• Zum Ausprobieren
Führe den Bericht über die Werkstudenten in den USA im Anschluss an seinen letzten Satz weiter.

• Quellenauszug

IF Open - InterFace AG

Werkstudenten in den USA

13. Dezember 2011

Im August sind unsere Werkstudenten Christine und Constantin Richtung Westküste/San Francisco aufgebrochen, um InterFace mit Menschen und Firmen im Silicon Valley in Kontakt zu bringen.

Deshalb wurden im Vorfeld fleißig Pläne geschmiedet und Termine mit Kontakten in den USA ausgemacht (an dieser Stelle noch mal besonderen Dank an alle, die uns geholfen haben!).

Am 26. August sind sie aufgebrochen – rein ins Flugzeug von US-Airways und auf nach Amerika! Nach Umstieg in Philadelphia ging es direkt weiter Richtung San Francisco, wo sie ihre erste Woche verbracht haben. Hier hatten wir das große Glück, dass sie gleich in zwei IT-Unternehmen reinschnuppern konnten:  Scribd und Square.

Scribd ist eines der größten „Social Reading and Publishing“ Unternehmen der Welt und arbeitet mit seinen ca. 70 Mitarbeitern vor allem mit Ruby on Rails, Java wird teilweise aber auch verwendet, da es prinzipiell jedem Mitarbeiter frei steht, mit welcher Programmiersprache er arbeiten möchte.

Square arbeitet sehr erfolgreich an mobilen Bezahlungsmöglichkeiten per Smartphone. Hier wird vor allem im Backend mit Java gearbeitet, weshalb sie gleich an einem interessierten Personaler weitergereicht wurden, als ihr Guide erfuhr, dass sie auch mit Java arbeiten.

Nach einer Rundreise in Kalifornien sind sie dann für einen längeren Aufenthalt im Silicon Valley rund um San Jose geblieben.

• Datensatz
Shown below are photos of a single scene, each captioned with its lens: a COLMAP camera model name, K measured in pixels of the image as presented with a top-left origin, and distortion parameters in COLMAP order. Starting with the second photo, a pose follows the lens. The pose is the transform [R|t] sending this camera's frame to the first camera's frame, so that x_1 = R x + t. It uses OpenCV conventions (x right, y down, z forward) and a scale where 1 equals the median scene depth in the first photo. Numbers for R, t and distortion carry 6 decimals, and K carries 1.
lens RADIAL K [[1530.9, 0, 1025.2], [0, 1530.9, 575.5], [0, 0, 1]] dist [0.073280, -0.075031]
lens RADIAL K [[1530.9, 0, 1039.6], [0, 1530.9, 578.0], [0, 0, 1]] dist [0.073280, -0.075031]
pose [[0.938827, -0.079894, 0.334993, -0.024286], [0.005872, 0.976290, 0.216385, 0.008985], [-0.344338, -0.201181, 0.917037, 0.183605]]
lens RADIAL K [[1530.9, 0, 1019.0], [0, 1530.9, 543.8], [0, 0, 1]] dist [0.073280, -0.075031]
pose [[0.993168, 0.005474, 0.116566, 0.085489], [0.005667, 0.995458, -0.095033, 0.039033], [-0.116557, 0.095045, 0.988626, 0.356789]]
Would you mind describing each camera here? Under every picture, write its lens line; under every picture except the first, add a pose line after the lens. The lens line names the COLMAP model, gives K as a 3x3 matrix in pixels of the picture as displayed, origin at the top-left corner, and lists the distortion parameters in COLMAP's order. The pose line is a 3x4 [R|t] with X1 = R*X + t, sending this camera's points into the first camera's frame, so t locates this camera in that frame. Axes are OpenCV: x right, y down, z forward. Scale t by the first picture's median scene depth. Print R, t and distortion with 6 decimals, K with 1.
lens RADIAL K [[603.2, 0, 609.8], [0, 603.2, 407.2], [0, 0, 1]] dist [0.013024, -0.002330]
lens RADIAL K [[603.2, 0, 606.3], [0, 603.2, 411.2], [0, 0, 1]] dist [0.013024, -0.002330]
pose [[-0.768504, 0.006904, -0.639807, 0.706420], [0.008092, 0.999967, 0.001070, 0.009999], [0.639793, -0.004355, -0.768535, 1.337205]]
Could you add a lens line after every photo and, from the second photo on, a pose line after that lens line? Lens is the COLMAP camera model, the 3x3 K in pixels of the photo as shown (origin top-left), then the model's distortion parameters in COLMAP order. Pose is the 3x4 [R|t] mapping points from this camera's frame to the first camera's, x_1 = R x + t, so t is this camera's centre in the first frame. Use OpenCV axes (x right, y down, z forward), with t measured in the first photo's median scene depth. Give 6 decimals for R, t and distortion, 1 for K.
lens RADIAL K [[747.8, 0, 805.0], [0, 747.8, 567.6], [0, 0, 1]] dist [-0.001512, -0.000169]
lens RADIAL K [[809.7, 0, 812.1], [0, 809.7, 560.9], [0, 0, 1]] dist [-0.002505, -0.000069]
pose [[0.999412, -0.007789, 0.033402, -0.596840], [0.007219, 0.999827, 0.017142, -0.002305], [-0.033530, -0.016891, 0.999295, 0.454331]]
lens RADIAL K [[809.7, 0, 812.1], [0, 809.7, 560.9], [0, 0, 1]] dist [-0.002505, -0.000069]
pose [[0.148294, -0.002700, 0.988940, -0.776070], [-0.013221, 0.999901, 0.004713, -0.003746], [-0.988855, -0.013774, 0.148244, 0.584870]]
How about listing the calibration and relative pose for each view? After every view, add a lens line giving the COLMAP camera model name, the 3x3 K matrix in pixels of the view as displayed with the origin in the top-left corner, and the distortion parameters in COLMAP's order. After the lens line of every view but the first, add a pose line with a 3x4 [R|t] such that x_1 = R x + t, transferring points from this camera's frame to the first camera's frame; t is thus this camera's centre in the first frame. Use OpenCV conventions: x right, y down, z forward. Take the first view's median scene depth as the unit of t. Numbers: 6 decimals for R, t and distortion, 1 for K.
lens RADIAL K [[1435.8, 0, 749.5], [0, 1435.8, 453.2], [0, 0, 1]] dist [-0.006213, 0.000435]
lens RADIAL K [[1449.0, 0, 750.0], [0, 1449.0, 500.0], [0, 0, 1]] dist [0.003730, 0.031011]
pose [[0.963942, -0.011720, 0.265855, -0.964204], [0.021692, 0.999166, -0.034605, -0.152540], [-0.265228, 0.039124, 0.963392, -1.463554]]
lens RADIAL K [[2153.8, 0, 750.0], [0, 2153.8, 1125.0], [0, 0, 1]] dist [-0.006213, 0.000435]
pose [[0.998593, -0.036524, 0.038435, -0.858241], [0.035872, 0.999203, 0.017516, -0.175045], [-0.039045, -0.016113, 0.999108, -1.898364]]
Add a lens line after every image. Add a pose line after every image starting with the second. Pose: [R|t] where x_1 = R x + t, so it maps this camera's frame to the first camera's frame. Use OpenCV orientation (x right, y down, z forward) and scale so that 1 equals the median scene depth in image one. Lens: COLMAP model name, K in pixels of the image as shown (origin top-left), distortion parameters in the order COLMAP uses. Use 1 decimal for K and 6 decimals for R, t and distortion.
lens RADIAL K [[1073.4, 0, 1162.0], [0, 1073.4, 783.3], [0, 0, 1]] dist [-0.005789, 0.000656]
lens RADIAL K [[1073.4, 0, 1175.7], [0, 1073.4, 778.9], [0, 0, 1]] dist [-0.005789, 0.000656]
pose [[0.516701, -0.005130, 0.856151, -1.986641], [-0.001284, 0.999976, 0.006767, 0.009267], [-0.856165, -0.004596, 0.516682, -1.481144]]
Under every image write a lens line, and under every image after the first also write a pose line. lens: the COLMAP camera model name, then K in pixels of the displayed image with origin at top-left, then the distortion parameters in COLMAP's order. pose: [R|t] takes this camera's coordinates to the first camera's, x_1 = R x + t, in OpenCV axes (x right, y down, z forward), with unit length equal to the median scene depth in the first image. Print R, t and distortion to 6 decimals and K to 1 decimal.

• Antwort
Hier finden sich die großen IT-Unternehmen wie Microsoft, Apple, Intel und Google (vor allem der Google Campus war sehr beeindruckend), das Computer History Museum (Computergeschichte hat auch dort einen erstaunlich hohen deutschen Anteil) und die Universität Stanford.

Hier wurden dann weitere Kontakte hergestellt, zum Beispiel zur Geschäftsführung der KFS GROUP UG  und zu einem Gründer, der gerade seine Masterarbeit in Stanford beendet hat und nun sein eigenes Startup-Unternehmen – eine Karriereplattform für Studenten – voranbringen möchte.

Nach diesen vielen Eindrücken und als sie so langsam dabei waren, sich an den „American way of life“ zu gewöhnen (aber nicht an das Essen…), ging es wieder heim nach Deutschland – aber wer weiß, vielleicht gibt es ja ein Wiedersehen im nächsten Jahr.

Die Kontakte sind geknüpft und wir bleiben mit InterFace am Ball.